— Camera intrinsics data —
*-*-*

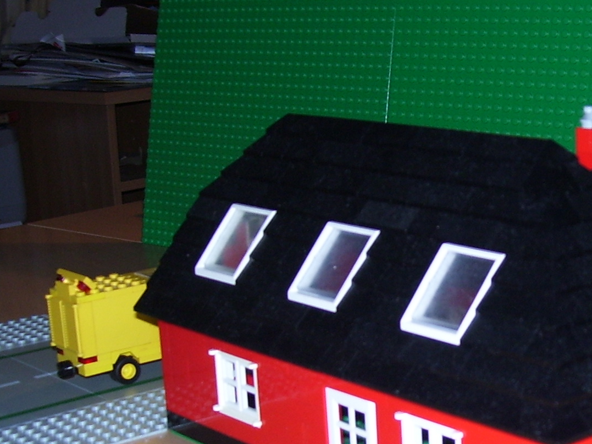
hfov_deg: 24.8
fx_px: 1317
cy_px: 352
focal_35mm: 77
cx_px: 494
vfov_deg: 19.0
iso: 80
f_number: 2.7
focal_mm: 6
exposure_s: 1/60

*-*-*

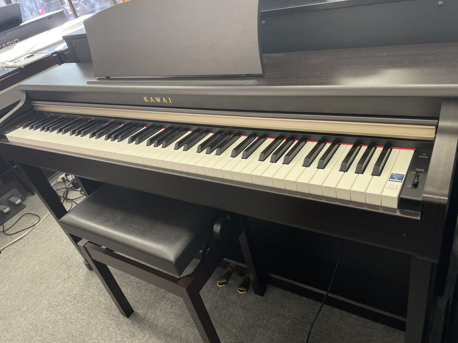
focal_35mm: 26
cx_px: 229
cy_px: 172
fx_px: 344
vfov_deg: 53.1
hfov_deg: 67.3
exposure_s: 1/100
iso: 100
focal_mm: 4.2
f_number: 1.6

*-*-*

— WORK ITEM —
Retype the portion of the data above that starts on the line with "hfov_deg: 24.8" and finishes on the line with "exposure_s: 1/60", including both of those lines.

— SOLUTION TO THE EXERCISE —
hfov_deg: 24.8
fx_px: 1317
cy_px: 352
focal_35mm: 77
cx_px: 494
vfov_deg: 19.0
iso: 80
f_number: 2.7
focal_mm: 6
exposure_s: 1/60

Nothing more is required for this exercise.